GOAL 1 –
From the passage on first-difference panel models below, return the stretch starting at "Table 11.18 illustrates" and ending at "on panel data.", copied word for word.

Q: Which observations would we throw out in Table 11.16? How would we go about observations where we don’t have information on the previous wave?

Using the data above we could exclude them as follows (Q: What does the code actually do?):

Let’s have a look at the filtered data in Table 11.17:

Q: What does treatment status NA-1 mean in Table 11.17? Would you exclude them as well?48

Table 11.17: Filtered data
name unit time trust threat trust_fd threat_fd treatment_status
Brittany 1 2006 4 0 NA NA NA-0
Brittany 1 2007 4 0 0 0 0-0
Brittany 1 2008 2 1 -2 1 0-1
Ethan 2 2006 5 1 NA NA NA-1
Ethan 2 2008 4 0 -2 0 0-0
Kyle 5 2006 0 0 NA NA NA-0
Kyle 5 2007 7 1 7 1 0-1
Jacob 3 2006 5 0 NA NA NA-0
Jacob 3 2007 3 1 -2 1 0-1
Jessica 4 2006 7 1 NA NA NA-1
Jessica 4 2008 4 0 -5 0 0-0


Subsequently, we can reestimate the FD model in Table 11.18 using the first-difference treatment variable threat_fd and outcome variable trust_fd to see whether we get another point estimate for the effect as compared to Table 11.9 and Table 11.10. Note also that 3 observations were deleted through the filtering.

Table 11.18: FD model: Re-estimated
Dependent variable:
trust_fd
threat_fd 3.333 (3.333)
Constant -2.333 (2.357)
Observations 6
R2 0.200
Adjusted R2 0.000
Residual Std. Error 4.082 (df = 4)
F Statistic 1.000 (df = 1; 4)
Note: p<0.1; p<0.05; p<0.01

Table 11.18 illustrates that the estimate changes quite drastically as a function of our changing composition of treated and control groups. In other words, treatment and control group construction is central to estimating causal effects based on panel data.

The problem is that in classic applications of these models it’s not entirely clear how how these models use observed data to estimate relevant counterfactual quantities (@ K. Imai and Kim 2019b) (in addition the linearity assumption may be too stringent). In other words, it’s not really clear which observations actually make up the treatment and control group in those models. And as discussed earlier departing from a counterfactual perspective for each treated unit we would normally seek a control unit that had exactly the same pre-treatment trajectories (in terms of covariates, treatment and outcome) and only differs in the treatment status. A new package (2020) that automizes this process and provides transparency in terms of how treatment and control group are constructed is PanelMatch

11.14.5 Quick overview of PanelMatch

Summary: “This R package provides a set of methodological tools that enable researchers to apply matching methods to time-series cross-sectional data. Imai, Kim, and Wang (2018) proposes a nonparametric generalization of difference-in-differences estimator, which does not rely on the linearity assumption as often done in practice. Researchers first select a method of matching each treated observation from a given unit in a particular time period with control observations from other units in the same time period that have a similar treatment and covariate history. These methods include standard matching and weighting methods based on propensity score and Mahalanobis distance. Once matching is done, both short-term and long-term average treatment effects for the treated can be estimated with standard errors. The package also offers a visualization technique that allows researchers to assess the quality of matches by examining the resulting covariate balance” (Source) (see also Imai, Kim, and Wang 2018).

GOAL 2 –
Identify every line in the records below that contains the string "label", treating case as significant, and copy each one out.

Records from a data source
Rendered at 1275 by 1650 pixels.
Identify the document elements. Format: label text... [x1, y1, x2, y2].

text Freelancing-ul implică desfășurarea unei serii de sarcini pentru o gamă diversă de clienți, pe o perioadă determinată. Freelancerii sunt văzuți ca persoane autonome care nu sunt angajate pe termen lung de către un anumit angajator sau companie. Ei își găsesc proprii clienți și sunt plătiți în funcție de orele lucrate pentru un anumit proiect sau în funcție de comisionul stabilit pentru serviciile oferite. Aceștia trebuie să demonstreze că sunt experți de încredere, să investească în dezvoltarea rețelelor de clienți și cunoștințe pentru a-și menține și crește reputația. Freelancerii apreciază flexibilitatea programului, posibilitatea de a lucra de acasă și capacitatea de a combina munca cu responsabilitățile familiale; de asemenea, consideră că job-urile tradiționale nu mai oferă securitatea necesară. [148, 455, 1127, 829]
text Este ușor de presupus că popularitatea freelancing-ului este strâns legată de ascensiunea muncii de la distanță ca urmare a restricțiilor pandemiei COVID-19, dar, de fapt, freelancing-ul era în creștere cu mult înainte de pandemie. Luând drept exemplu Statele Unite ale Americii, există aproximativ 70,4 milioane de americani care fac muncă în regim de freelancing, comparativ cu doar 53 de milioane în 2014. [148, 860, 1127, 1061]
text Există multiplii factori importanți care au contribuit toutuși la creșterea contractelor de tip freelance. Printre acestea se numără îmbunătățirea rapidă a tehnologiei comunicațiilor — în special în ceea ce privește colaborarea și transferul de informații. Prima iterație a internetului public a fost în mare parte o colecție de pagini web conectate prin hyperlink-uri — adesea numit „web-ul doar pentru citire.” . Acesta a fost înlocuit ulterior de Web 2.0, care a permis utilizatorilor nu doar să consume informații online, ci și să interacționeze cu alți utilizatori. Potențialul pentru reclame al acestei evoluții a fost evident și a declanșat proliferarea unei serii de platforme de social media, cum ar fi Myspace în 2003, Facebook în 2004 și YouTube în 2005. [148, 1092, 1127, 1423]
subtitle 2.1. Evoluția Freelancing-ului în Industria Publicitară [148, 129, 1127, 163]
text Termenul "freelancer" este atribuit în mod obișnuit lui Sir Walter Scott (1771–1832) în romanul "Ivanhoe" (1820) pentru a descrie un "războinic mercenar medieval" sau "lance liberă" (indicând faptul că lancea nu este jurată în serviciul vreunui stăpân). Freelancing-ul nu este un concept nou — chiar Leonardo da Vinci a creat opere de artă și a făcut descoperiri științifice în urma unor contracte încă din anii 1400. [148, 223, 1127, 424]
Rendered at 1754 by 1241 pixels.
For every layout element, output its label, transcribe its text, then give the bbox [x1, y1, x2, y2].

REPLY 1 –
Table 11.18 illustrates that the estimate changes quite drastically as a function of our changing composition of treated and control groups. In other words, treatment and control group construction is central to estimating causal effects based on panel data.

REPLY 2 –
Identify the document elements. Format: label text... [x1, y1, x2, y2].
For every layout element, output its label, transcribe its text, then give the bbox [x1, y1, x2, y2].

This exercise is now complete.